I think that part of my shift is all of our work on our CentOS 7 machines has left me a lot more familiar with both NetworkManager and how to get rid of it (and why you want to do that). These days I know to do things like tick the 'connect automatically' button when configuring the system's network connections during install, for example (even though it should be the default).
Apart from that, well, I don't have much to say. I do think that we made the right decision for our new fileserver backends when we delayed them in order to use CentOS 7, even if this was part of a substantial delay. CentOS 6 is merely okay; CentOS 7 is decently nice. And yes, I prefer systemd to upstart.
(I could write a medium sized rant about all of the annoyances in the installer, but there's no point given that CentOS 7 is out and the CentOS 7 one is much better. The state of the art in Linux installers is moving forward, even if it's moving slowly. And anyways I'm spoiled by our customized Ubuntu install images, which preseed all of the unimportant or constant answers. Probably there is some way to do this with CentOS 6/7, but we don't install enough CentOS machines for me to spend the time to work out the answers and build customized install images and so on.)
2015-03-12
My feelings about GRUB 1 versus GRUB 2
I have been dealing with CentOS 6 recently (since I didn't give in to temptation), which has been an interesting experience. In many ways CentOS 6 is a real blast from the past, with all sorts of packages that I just don't use any more. One of those is that CentOS 6 still uses GRUB 1 (which is really just plain 'GRUB') instead of GRUB 2, which basically all of our other Linux systems use.
Boy was fiddling with the machine's boot configuration an eye-opening experience, in a good way. I've become so used to GRUB 2's insane level of complications and opacity that I'd forgotten how pleasant and simple GRUB 1 is by comparison. You have menu entries. They say things. Normally it boots the first menu entry. Your entire GRUB file probably fits on a screen (certainly if you have only one or two kernels and a 50-line xterm window). There is not a shell language in sight.

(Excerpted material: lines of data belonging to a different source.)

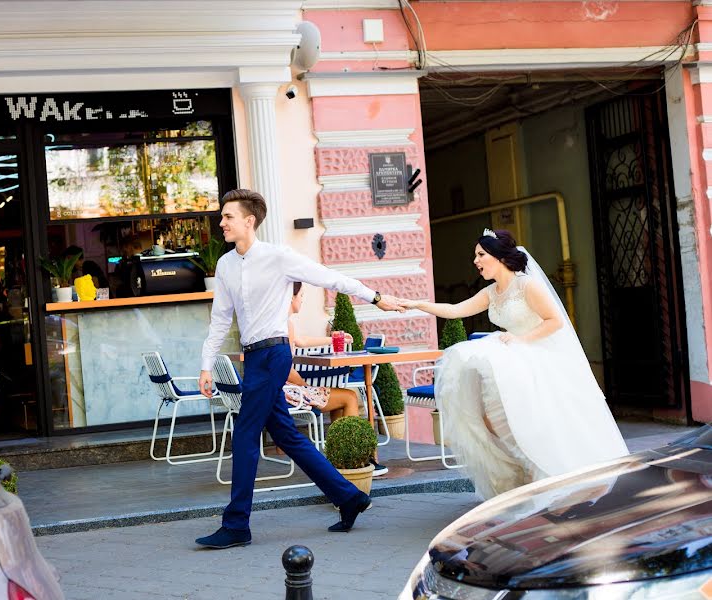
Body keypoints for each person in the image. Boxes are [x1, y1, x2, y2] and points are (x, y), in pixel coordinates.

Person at [195, 189, 407, 549]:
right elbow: (219, 320)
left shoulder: (279, 257)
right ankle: (350, 497)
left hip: (275, 354)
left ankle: (236, 525)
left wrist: (375, 298)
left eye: (228, 216)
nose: (222, 223)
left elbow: (329, 277)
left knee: (245, 435)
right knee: (289, 437)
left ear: (250, 220)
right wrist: (206, 366)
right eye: (223, 217)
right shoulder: (226, 265)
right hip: (253, 358)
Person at [399, 229, 628, 499]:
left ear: (498, 256)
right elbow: (456, 309)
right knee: (488, 415)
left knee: (531, 419)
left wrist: (522, 340)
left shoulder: (527, 286)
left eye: (481, 254)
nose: (476, 260)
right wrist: (415, 304)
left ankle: (544, 471)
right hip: (513, 357)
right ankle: (523, 466)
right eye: (476, 255)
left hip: (537, 356)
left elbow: (555, 322)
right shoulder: (491, 292)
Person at [283, 283, 390, 476]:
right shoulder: (283, 324)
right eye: (301, 295)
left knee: (339, 399)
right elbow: (285, 370)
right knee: (349, 397)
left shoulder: (282, 323)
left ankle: (341, 459)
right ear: (291, 298)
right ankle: (358, 461)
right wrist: (306, 386)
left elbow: (302, 341)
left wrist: (332, 339)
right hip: (290, 392)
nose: (302, 299)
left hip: (284, 389)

GRUB 2? Well, I was going to quote a bit of the start of one of our
grub.cfgs, but it's way too long. You don't edit GRUB 2 config
files, or even look at them; they are simultaneously verbose and
opaque, generated by scripts (often scripts that leave you lies in
comments). GRUB 2 has an entire Bourne shell like programming
language (and the Bourne shell is not a good programming language),
for what I'm sure is reasons that makes sense to the GRUB 2
maintainers. The result is the traditional new Linux pile of mud
where you make any changes (very) indirectly, magic happens,
everything is supposed to work, and if it doesn't you are up the
creek.
In case it's not obvious, I don't particularly like GRUB 2. No doubt it helps someone, but on all of our machines it just complicates my life (and this includes my desktops and my laptop). Using the original GRUB again was a breath of fresh air, one that I'll now be sad to give up when I work on our other machines.

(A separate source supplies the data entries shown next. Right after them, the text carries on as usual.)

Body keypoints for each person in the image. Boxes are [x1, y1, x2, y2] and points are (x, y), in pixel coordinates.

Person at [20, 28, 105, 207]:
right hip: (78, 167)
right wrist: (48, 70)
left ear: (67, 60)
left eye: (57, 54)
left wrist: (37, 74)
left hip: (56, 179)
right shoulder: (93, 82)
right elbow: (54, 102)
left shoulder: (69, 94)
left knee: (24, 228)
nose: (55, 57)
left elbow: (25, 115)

(I was going to say that some of the complexity of GRUB 2 grub.cfg
files was partly the fault of distributions but no, this appears
to be from a standard config builder that's part of GRUB 2 itself.)
PS: Even if GRUB 1 is still available and supported on our Linux distributions and our hardware, it is not worth fighting city hall on this issue (and then finding out all of the things that are undoubtedly broken despite GRUB 1 theoretically being supported). This nicely illustrates how you lose by an inch at a time and then wind up with an entire collection of sprawling mudpiles.